Nell’ordinamento giuridico italiano la Legge 40 disciplina la procreazione medicalmente assistita. Entrata in vigore il 10 marzo 2004 (quest’anno ha compiuto 15 anni), ancora oggi è una normativa al centro di svariati dibattiti che, di fatto, rendono questo argomento abbastanza complesso da affrontare.

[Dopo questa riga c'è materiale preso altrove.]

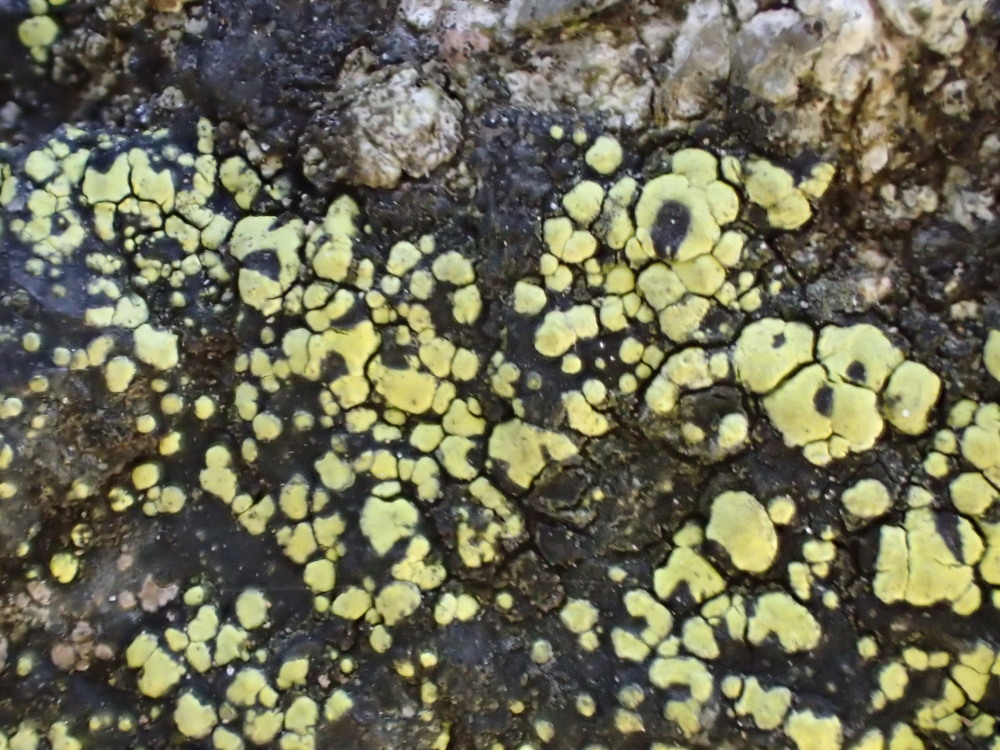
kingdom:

Argomento che riguarda anche la disabilità, poiché inficia su persone con malattie genetiche e sul concetto di eugenetica. Una spiegazione raffazzonata, che abbiamo approfondito con una doppia intervista: da una parte la dott.ssa Filomena Gallo, avvocato e segretario dell’associazione Luca Coscioni, che ha portato avanti numerosi ricorsi legali contro la Legge 40/2004; dall’altra il dott. Giancarlo Cerrelli, avvocato e Consigliere Centrale Unione Giuristi Cattolici Italiani, che difende la normativa precedente gli smantellamenti della Corte Costituzionale.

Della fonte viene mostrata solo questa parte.